Results: In comparison to control subjects, there were significant decreases among post-HTx patients of let-7 family members, which are known to be suppressed by tacrolimus treatment. Across both preparations, there were consistent changes in levels of miR-15b*, -23a, -99b, -126, -191, -199a-5p, -425*, and -766 among HTx patients compared to controls (all p<0.05). Gene ontology analysis reveals roles for targets of altered miRs in B- and T-cell function and other immunologic processes.

Conclusion: Dynamics in circulating miRs are detectable following HTx among stable patients.

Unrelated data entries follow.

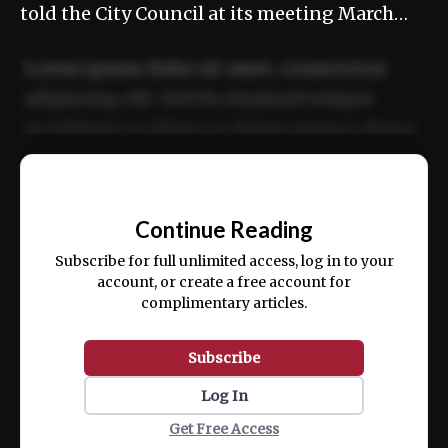
told the City Council at its meeting March…
Lorem ipsum dolor sit amet, consectetur
adipiscing elit. Sed do eiusmod tempor
incididunt ut labore et dolore magna aliqua.
Ut enim ad minim veniam, quis nostrud
📰
exercitation ullamco laboris nisi ut aliquip
Continue Reading
ex ea commodo consequat.
Subscribe for full unlimited access, log in to your
account, or create a free account for
complimentary articles.
Subscribe
Log In
Get Free Access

The scope of the present invention is not limited by what has been specifically shown and described hereinabove. Those skilled in the art will recognize that there are suitable alternatives to the depicted examples of materials, configurations, constructions and dimensions. Numerous references, including patents and various publications, are cited and discussed in the description of this invention. The citation and discussion of such references is provided merely to clarify the description of the present invention and is not an admission that any reference is prior art to the invention described herein. All references cited and discussed in this specification are incorporated herein by reference in their entirety. Variations, modifications and other implementations of what is described herein will occur to those of ordinary skill in the art without departing from the spirit and scope of the invention. While certain embodiments of the present invention have been shown and described, it will be obvious to those skilled in the art that changes and modifications may be made without departing from the spirit and scope of the invention. The matter set forth in the foregoing description is offered by way of illustration only and not as a limitation.